- Born: January 23, 1959 (age 67)
- Occupations: Businessman and politician

= Khalid Al Maskati =

Bahraini businessman and politician

Khalid Al Maskati (خالد المسقطي, ) is a Bahraini businessman and politician. He became a member of the Shura Council in 2002.

==Career==
Al Maskati was born in Manama on January 23, 1959. He went to Lebanon in 1974 to study at the American University of Beirut but left it shortly when the Lebanese Civil War started. He traveled to the United States and obtained his Bachelor of Business Administration with a concentration in Industrial Management from Texas Tech University, graduating in 1979 with honors.

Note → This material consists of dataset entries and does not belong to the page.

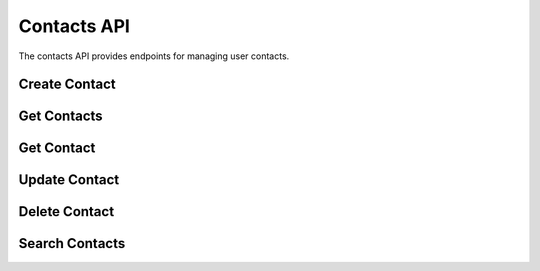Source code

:Contacts API
===========

The contacts API provides endpoints for managing user contacts.

Create Contact
-------------

.. http:post:: /api/contacts

   Create a new contact.

   **Request body:**

   .. sourcecode:: json

      {
        "first_name": "John",
        "last_name": "Doe",
        "email": "john.doe@example.com",
        "phone": "+1234567890",
        "birthday": "1990-01-01",
        "address": "123 Main St"
      }

   **Response:**

   .. sourcecode:: json

      {
        "id": 1,
        "first_name": "John",
        "last_name": "Doe",
        "email": "john.doe@example.com",
        "phone": "+1234567890",
        "birthday": "1990-01-01",
        "address": "123 Main St",
        "created_at": "2024-03-20T12:00:00",
        "updated_at": "2024-03-20T12:00:00"
      }

   :statuscode 201: Contact created successfully
   :statuscode 400: Invalid input data
   :statuscode 401: Not authenticated

Get Contacts
-----------

.. http:get:: /api/contacts

   Get all contacts for the authenticated user.

   **Response:**

   .. sourcecode:: json

      [
        {
          "id": 1,
          "first_name": "John",
          "last_name": "Doe",
          "email": "john.doe@example.com",
          "phone": "+1234567890",
          "birthday": "1990-01-01",
          "address": "123 Main St",
          "created_at": "2024-03-20T12:00:00",
          "updated_at": "2024-03-20T12:00:00"
        }
      ]

   :statuscode 200: List of contacts
   :statuscode 401: Not authenticated

Get Contact
----------

.. http:get:: /api/contacts/{contact_id}

   Get a specific contact by ID.

   **Parameters:**

   - ``contact_id`` (integer) - ID of the contact

   **Response:**

   .. sourcecode:: json

      {
        "id": 1,
        "first_name": "John",
        "last_name": "Doe",
        "email": "john.doe@example.com",
        "phone": "+1234567890",
        "birthday": "1990-01-01",
        "address": "123 Main St",
        "created_at": "2024-03-20T12:00:00",
        "updated_at": "2024-03-20T12:00:00"
      }

   :statuscode 200: Contact details
   :statuscode 401: Not authenticated
   :statuscode 404: Contact not found

Update Contact
------------

.. http:put:: /api/contacts/{contact_id}

   Update a specific contact.

   **Parameters:**

   - ``contact_id`` (integer) - ID of the contact

   **Request body:**

   .. sourcecode:: json

      {
        "first_name": "John",
        "last_name": "Doe",
        "email": "john.doe@example.com",
        "phone": "+1234567890",
        "birthday": "1990-01-01",
        "address": "123 Main St"
      }

   **Response:**

   .. sourcecode:: json

      {
        "id": 1,
        "first_name": "John",
        "last_name": "Doe",
        "email": "john.doe@example.com",
        "phone": "+1234567890",
        "birthday": "1990-01-01",
        "address": "123 Main St",
        "created_at": "2024-03-20T12:00:00",
        "updated_at": "2024-03-20T12:00:00"
      }

   :statuscode 200: Contact updated successfully
   :statuscode 400: Invalid input data
   :statuscode 401: Not authenticated
   :statuscode 404: Contact not found

Delete Contact
------------

.. http:delete:: /api/contacts/{contact_id}

   Delete a specific contact.

   **Parameters:**

   - ``contact_id`` (integer) - ID of the contact

   **Response:**

   .. sourcecode:: json

      {
        "message": "Contact deleted successfully"
      }

   :statuscode 200: Contact deleted successfully
   :statuscode 401: Not authenticated
   :statuscode 404: Contact not found

Search Contacts
-------------

.. http:get:: /api/contacts/search

   Search contacts by name or email.

   **Query Parameters:**

   - ``query`` (string) - Search term (minimum 1 character)

   **Response:**

   .. sourcecode:: json

      [
        {
          "id": 1,
          "first_name": "John",
          "last_name": "Doe",
          "email": "john.doe@example.com",
          "phone": "+1234567890",
          "birthday": "1990-01-01",
          "address": "123 Main St",
          "created_at": "2024-03-20T12:00:00",
          "updated_at": "2024-03-20T12:00:00"
        }
      ]

   :statuscode 200: List of matching contacts
   :statuscode 400: Invalid search query
   :statuscode 401: Not authenticated 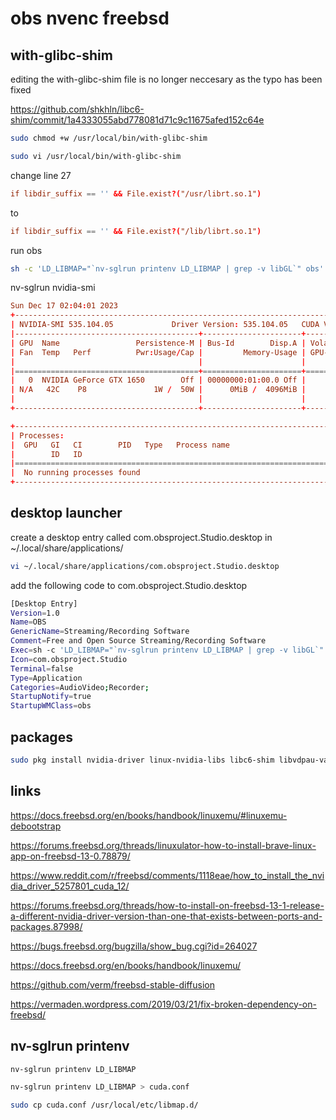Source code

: #+STARTUP: content
* obs nvenc freebsd

** with-glibc-shim

editing the with-glibc-shim file is no longer neccesary as the typo has been fixed

https://github.com/shkhln/libc6-shim/commit/1a4333055abd778081d71c9c11675afed152c64e

#+begin_src sh
sudo chmod +w /usr/local/bin/with-glibc-shim
#+end_src

#+begin_src sh
sudo vi /usr/local/bin/with-glibc-shim
#+end_src

change line 27 

#+begin_src conf
  if libdir_suffix == '' && File.exist?("/usr/librt.so.1")
#+end_src

to

#+begin_src conf
  if libdir_suffix == '' && File.exist?("/lib/librt.so.1")
#+end_src

run obs

#+begin_src sh
sh -c 'LD_LIBMAP="`nv-sglrun printenv LD_LIBMAP | grep -v libGL`" obs'
#+end_src

nv-sglrun nvidia-smi

#+begin_src conf
Sun Dec 17 02:04:01 2023       
+---------------------------------------------------------------------------------------+
| NVIDIA-SMI 535.104.05             Driver Version: 535.104.05   CUDA Version: 12.2     |
|-----------------------------------------+----------------------+----------------------+
| GPU  Name                 Persistence-M | Bus-Id        Disp.A | Volatile Uncorr. ECC |
| Fan  Temp   Perf          Pwr:Usage/Cap |         Memory-Usage | GPU-Util  Compute M. |
|                                         |                      |               MIG M. |
|=========================================+======================+======================|
|   0  NVIDIA GeForce GTX 1650        Off | 00000000:01:00.0 Off |                  N/A |
| N/A   42C    P8               1W /  50W |      0MiB /  4096MiB |      0%      Default |
|                                         |                      |                  N/A |
+-----------------------------------------+----------------------+----------------------+
                                                                                         
+---------------------------------------------------------------------------------------+
| Processes:                                                                            |
|  GPU   GI   CI        PID   Type   Process name                            GPU Memory |
|        ID   ID                                                             Usage      |
|=======================================================================================|
|  No running processes found                                                           |
+---------------------------------------------------------------------------------------+

#+end_src
** desktop launcher

create a desktop entry called com.obsproject.Studio.desktop
in ~/.local/share/applications/

#+begin_src sh
vi ~/.local/share/applications/com.obsproject.Studio.desktop
#+end_src

add the following code to com.obsproject.Studio.desktop

#+begin_src sh
[Desktop Entry]
Version=1.0
Name=OBS
GenericName=Streaming/Recording Software
Comment=Free and Open Source Streaming/Recording Software
Exec=sh -c 'LD_LIBMAP="`nv-sglrun printenv LD_LIBMAP | grep -v libGL`" obs'
Icon=com.obsproject.Studio
Terminal=false
Type=Application
Categories=AudioVideo;Recorder;
StartupNotify=true
StartupWMClass=obs
#+end_src

** packages

#+begin_src sh
sudo pkg install nvidia-driver linux-nvidia-libs libc6-shim libvdpau-va-gl libva-nvidia-driver 
#+end_src

** links

[[https://docs.freebsd.org/en/books/handbook/linuxemu/#linuxemu-debootstrap]]

[[https://forums.freebsd.org/threads/linuxulator-how-to-install-brave-linux-app-on-freebsd-13-0.78879/]]

[[https://www.reddit.com/r/freebsd/comments/1118eae/how_to_install_the_nvidia_driver_5257801_cuda_12/]]

[[https://forums.freebsd.org/threads/how-to-install-on-freebsd-13-1-release-a-different-nvidia-driver-version-than-one-that-exists-between-ports-and-packages.87998/]]

[[https://bugs.freebsd.org/bugzilla/show_bug.cgi?id=264027]]

[[https://docs.freebsd.org/en/books/handbook/linuxemu/]]

[[https://github.com/verm/freebsd-stable-diffusion]]

[[https://vermaden.wordpress.com/2019/03/21/fix-broken-dependency-on-freebsd/]]

** nv-sglrun printenv

#+begin_src sh
nv-sglrun printenv LD_LIBMAP
#+end_src

#+begin_src sh
nv-sglrun printenv LD_LIBMAP > cuda.conf
#+end_src

#+begin_src sh
sudo cp cuda.conf /usr/local/etc/libmap.d/
#+end_src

He entered the private sector, becoming the vice-chairman of the Board of Directors of Maskati Brothers & Company (MBCO). In addition, he has served on the boards of directors of the following companies:
- Hussein Mahdi Al Maskati & Sons
- Maskati Commercial Services
- Bahrain Training Institute
- Royal Humanitarian Foundation
- Trafco
- Bahrain Water Plant
- Central Bank of Bahrain
- Gulf Union Insurance & Reinsurance Company
He also served as a local managing director for United Paper Industries. He was first appointed to the Shura Council in 1996, serving until 2000 but returning in 2002.